We found that there were decreases in the maternal T4 and free T4 concentrations between GD 40 and GD 90 and a reduction in the maternal T3 concentrations between GD 6 and GD 40 in all control and treatment groups. This finding is consistent with the data on the ontogeny of maternal thyroid hormone concentrations in pregnancy in humans. A study conducted using 10 different commercially available kits demonstrated decreased T3 and T4 levels in term pregnant women compared with non-pregnant women (Roti et al., 1991). In humans, there is an early increase in T4 levels due to the thyrotrophic activity of the early transient increase in the human chorionic gonodotropin (HCG), followed by a marked decrease due to significant increases in the hepatic production of plasma T4-binding globulin (TBG) during pregnancy, increased gestational T4 requirements, and a reduction in HCG levels (For review, see Burrow et al., 1994), leading to an overall reduction in T4/TBG ratio, and lower T3 and T4 levels (Glinoer et al., 1990).

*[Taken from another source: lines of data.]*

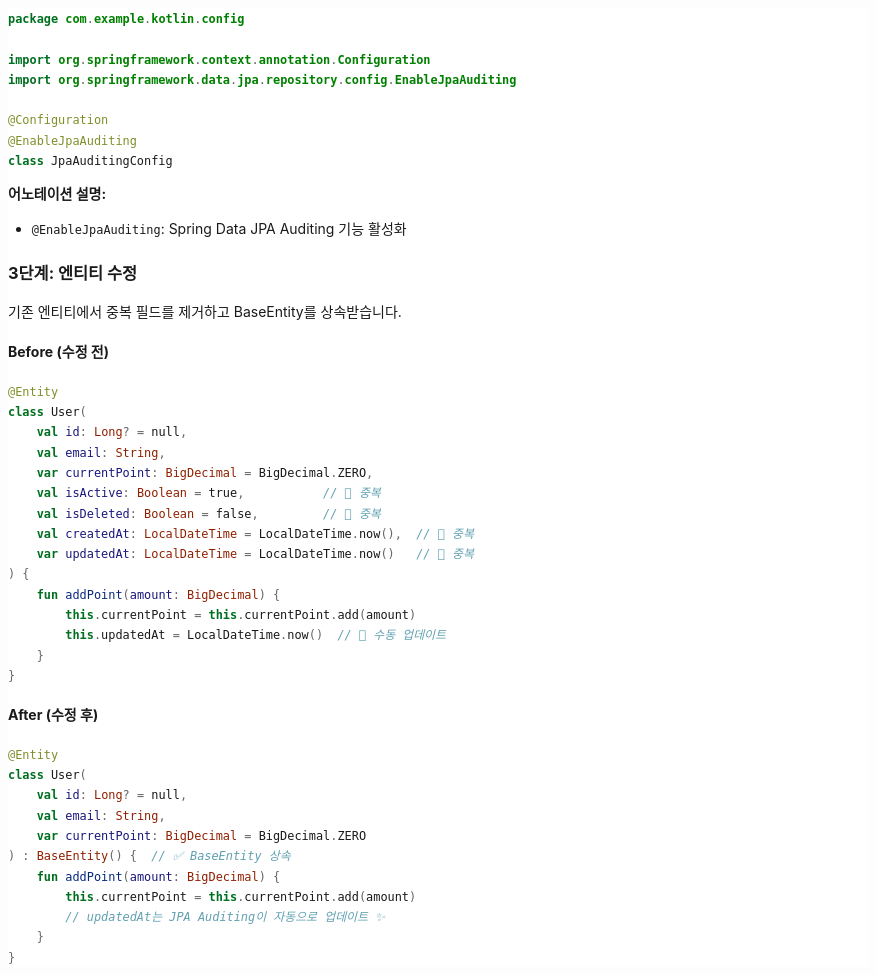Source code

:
 ```kotlin
package com.example.kotlin.config

import org.springframework.context.annotation.Configuration
import org.springframework.data.jpa.repository.config.EnableJpaAuditing

@Configuration
@EnableJpaAuditing
class JpaAuditingConfig
```

**어노테이션 설명:**
- `@EnableJpaAuditing`: Spring Data JPA Auditing 기능 활성화

### 3단계: 엔티티 수정

기존 엔티티에서 중복 필드를 제거하고 BaseEntity를 상속받습니다.

#### Before (수정 전)

```kotlin
@Entity
class User(
    val id: Long? = null,
    val email: String,
    var currentPoint: BigDecimal = BigDecimal.ZERO,
    val isActive: Boolean = true,           // 🔴 중복
    val isDeleted: Boolean = false,         // 🔴 중복
    val createdAt: LocalDateTime = LocalDateTime.now(),  // 🔴 중복
    var updatedAt: LocalDateTime = LocalDateTime.now()   // 🔴 중복
) {
    fun addPoint(amount: BigDecimal) {
        this.currentPoint = this.currentPoint.add(amount)
        this.updatedAt = LocalDateTime.now()  // 🔴 수동 업데이트
    }
}
```

#### After (수정 후)

```kotlin
@Entity
class User(
    val id: Long? = null,
    val email: String,
    var currentPoint: BigDecimal = BigDecimal.ZERO
) : BaseEntity() {  // ✅ BaseEntity 상속
    fun addPoint(amount: BigDecimal) {
        this.currentPoint = this.currentPoint.add(amount)
        // updatedAt는 JPA Auditing이 자동으로 업데이트 ✨
    }
}
```
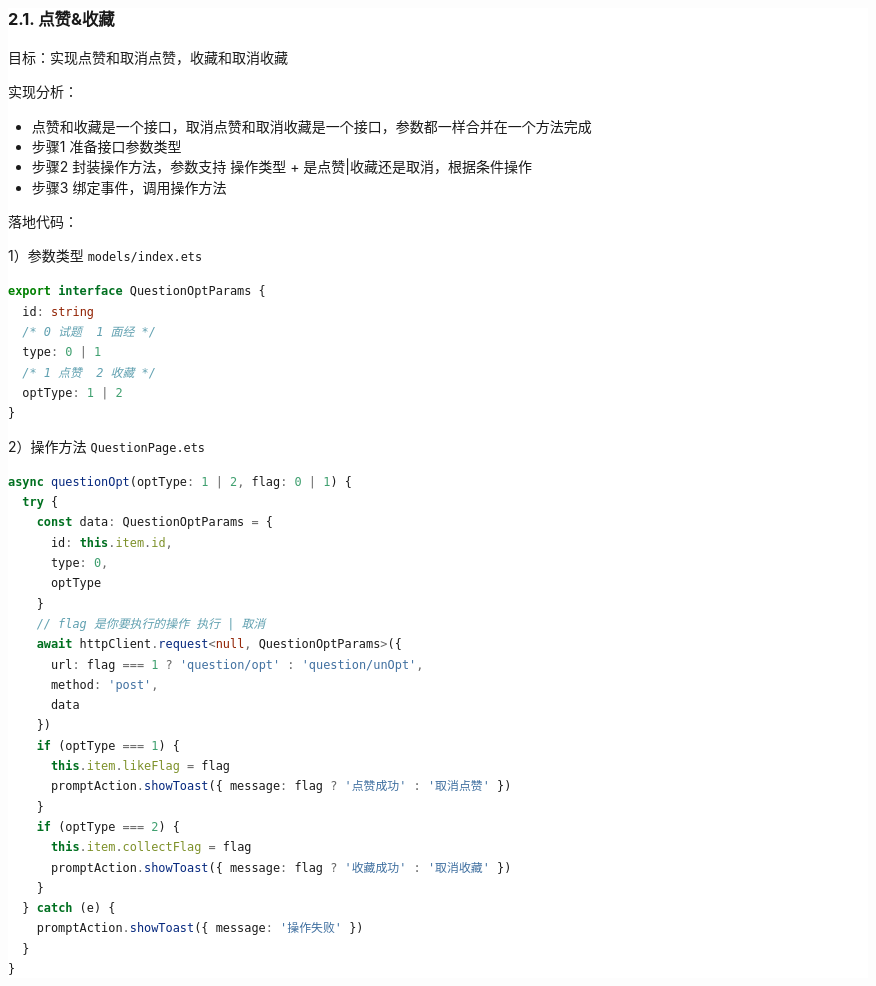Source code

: ### 2.1. 点赞&收藏

目标：实现点赞和取消点赞，收藏和取消收藏

实现分析：

- 点赞和收藏是一个接口，取消点赞和取消收藏是一个接口，参数都一样合并在一个方法完成
- 步骤1 准备接口参数类型
- 步骤2 封装操作方法，参数支持 操作类型 + 是点赞|收藏还是取消，根据条件操作
- 步骤3 绑定事件，调用操作方法

落地代码：

1）参数类型 `models/index.ets`

```ts
export interface QuestionOptParams {
  id: string
  /* 0 试题  1 面经 */
  type: 0 | 1
  /* 1 点赞  2 收藏 */
  optType: 1 | 2
}
```

2）操作方法 `QuestionPage.ets`

```ts
async questionOpt(optType: 1 | 2, flag: 0 | 1) {
  try {
    const data: QuestionOptParams = {
      id: this.item.id,
      type: 0,
      optType
    }
    // flag 是你要执行的操作 执行 | 取消
    await httpClient.request<null, QuestionOptParams>({
      url: flag === 1 ? 'question/opt' : 'question/unOpt',
      method: 'post',
      data
    })
    if (optType === 1) {
      this.item.likeFlag = flag
      promptAction.showToast({ message: flag ? '点赞成功' : '取消点赞' })
    }
    if (optType === 2) {
      this.item.collectFlag = flag
      promptAction.showToast({ message: flag ? '收藏成功' : '取消收藏' })
    }
  } catch (e) {
    promptAction.showToast({ message: '操作失败' })
  }
}
```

In summary, we and others have demonstrated that maternal alcohol consumption at any point of time during gestation would result in increases in the HPA hormones, responses that may permanently alter fetal brain development and physiological and behavioral functions in the offspring. We did not identify a change in maternal HPA axis responsiveness to alcohol across gestation. We also found that maternal thyroid hormone secretion is not altered by all three trimester-equivalent alcohol exposure. Therefore, it does not appear that the reported fetal HPT axis changes in response to prenatal alcohol exposure are a result of diminished maternal thyroid hormone contribution. Finally, we have also demonstrated that ovine maternal thyroid hormone concentrations normally decrease over gestation.
Supported by NIAAA Grant AA10940 and by the NIH Pediatrics Initiatives (TAC).